I can see how that could be interesting, but I didn't enjoy it cause I saw it as a perversion of an awesome character. That's a problem writers face when they reinterpret beloved series/stories. I've hated nearly all the recent TV/movie adaptations that were based on written series I love - foundation, eye of the world, the lotr show, watchmen, come to mind. One exception was the Dune movie, which I thought was rad, even though it didn't entirely align with the way I imagined it, their interpretation was great.
With these types of shows, the TV writing will almost certainly be orders of magnitude worse since the originals were written by great authors with great imaginations. So, the more the TV writers try to innovate, the more glaring it's likely to be to fans of the originals. Plus, the innovation typically involves TV writers just ham-fistedly hacking in the drama de jour. I just can't treat the TV versions as independent from the source material when I try to watch them.
You weren’t supposed to enjoy the that part of the show. It was the bad guys who did it after all.
The show had realistic bad guys who did things that the audience is meant to have a strongly negative reaction towards.
I’d take that over cookie cutter cartoon villains any day.
And the idea that TV writers aren’t capable of good writing is total BS by the way. Check out shows like The Wire, Sopranos, Chernobyl, Succession, or Severance.

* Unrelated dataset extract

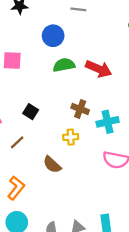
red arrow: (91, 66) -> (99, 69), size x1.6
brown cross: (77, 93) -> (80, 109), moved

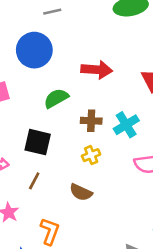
blue circle: (53, 36) -> (34, 50), size x1.4
green semicircle: (64, 65) -> (56, 98), moved
black square: (31, 112) -> (38, 142), size x1.5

With these types of shows, the TV writing will almost certainly be orders of magnitude worse since the originals were written by great authors with great imaginations. So, the more the TV writers try to innovate, the more glaring it's likely to be to fans of the originals. Plus, the innovation typically involves TV writers just ham-fistedly hacking in the drama de jour. I just can't treat the TV versions as independent from the source material when I try to watch them.